In a preclinical study, enhancing branched-chain amino acid (BCAA) catabolism through BT2, a branched-chain ketoacid dehydrogenase kinase inhibitor, improved key kidney outcomes, including reduced proteinuria and attenuation of renal hypertrophy and pathology. The benefits were even greater when combined with an SGLT2 inhibitor, showing synergistic improvements in kidney health and increased mitochondrial density and function.
These findings suggest that modulation of BCAA metabolism could become a promising adjunctive therapy for CKM syndrome, complementing current standard-of-care treatments.
Metabolic dysfunction–associated kidney disease: Pathogenesis and clinical manifestations
This review introduces metabolic dysfunction–associated kidney disease (MDAKD), a unifying term for kidney disease arising in the setting of metabolic derangements, often alongside metabolic syndrome.
MDAKD sits within a broader cardio-kidney-metabolic spectrum that includes metabolic dysfunction–associated steatotic liver disease. Clinically, it encompasses chronic kidney disease in people with obesity, insulin resistance, diabetes, dyslipidemia, and hypertension, capturing phenotypes such as diabetic kidney disease, obesity-related kidney disease, and other conditions in which metabolic stress accelerates kidney injury.
The article highlights shared pathogenic pathways: Lipotoxicity, low-grade inflammation, oxidative stress, endothelial dysfunction, and maladaptive hemodynamics/RAAS activation, and emphasizes common presentations (albuminuria, progressive estimated glomerular filtration rate loss) and the importance of early recognition.

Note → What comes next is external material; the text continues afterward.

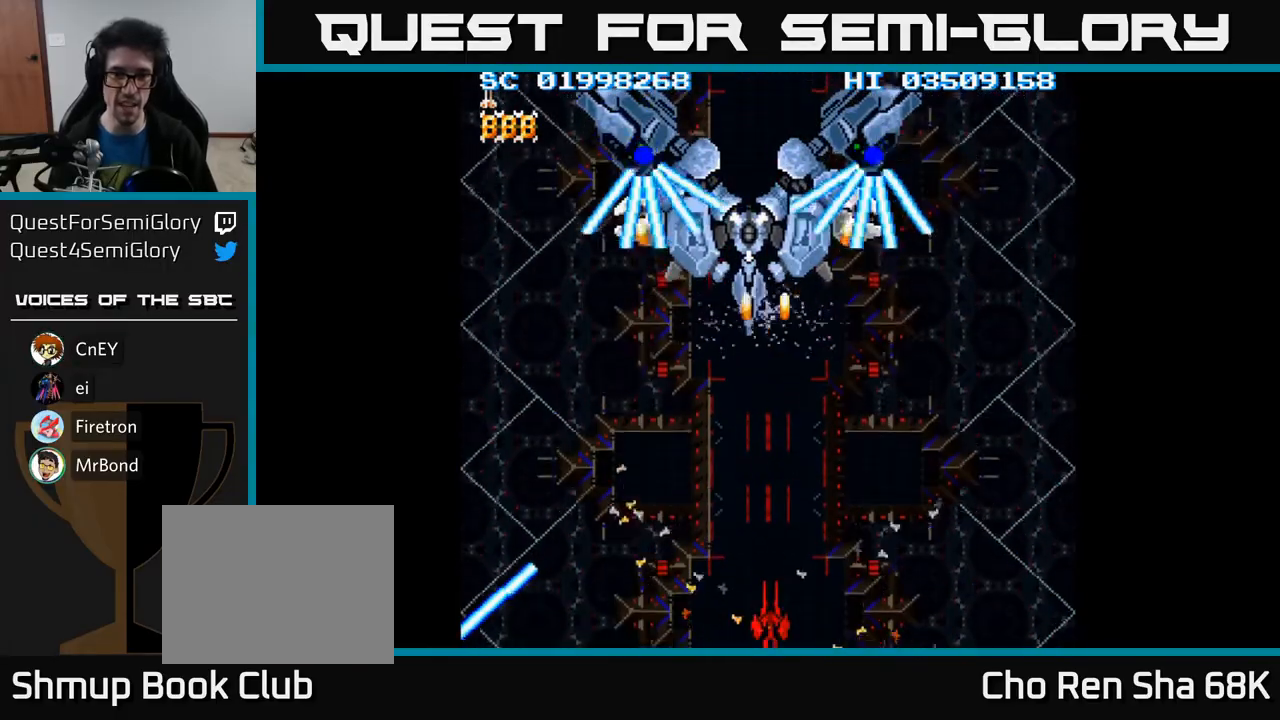
{"buttons": ["A"], "events": [[83, "DPAD_LEFT", "up"]]}
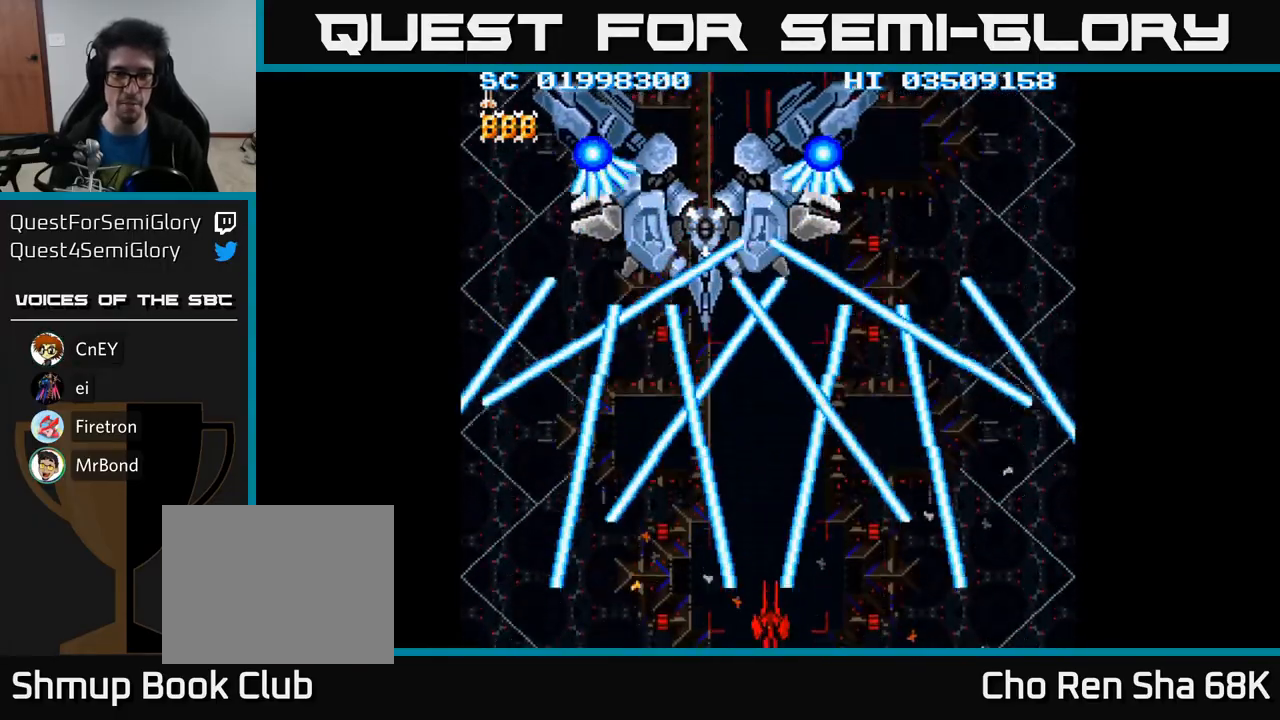
{"buttons": ["A"], "events": [[283, "DPAD_UP", "down"], [433, "DPAD_UP", "up"]]}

Framing these disorders collectively as MDAKD may help standardize risk stratification and guide targeted prevention and treatment strategies across the metabolic disease continuum.
Metabolic syndrome-associated kidney disease in young adolescents and children
The prevalence of pediatric metabolic syndrome (MetS) ranges from 0.3% to 26.4% worldwide. Beyond its close association with obesity, MetS is independently linked to chronic kidney disease and kidney failure in adulthood.
This review highlights the complex interplay of obesity, insulin resistance, hypertension, and dyslipidemia in driving kidney dysfunction.
Early screening, predictive biomarkers, and a multidisciplinary approach — including lifestyle changes, pharmacotherapy, and, in some cases, bariatric surgery — are emphasized as key strategies to prevent renal disease in children.
S.E.N., SLANH, and SEEDO consensus report on obesity-related kidney disease: Proposal for a new classification
A joint consensus from the Sociedad Española de Nefrología (S.E.N.), the Sociedad Latinoamericana de Nefrología e Hipertensión (SLANH), and the Sociedad Española para el Estudio de la Obesidad (SEEDO) introduces a new five-category classification for obesity-related chronic kidney disease (Ob-CKD).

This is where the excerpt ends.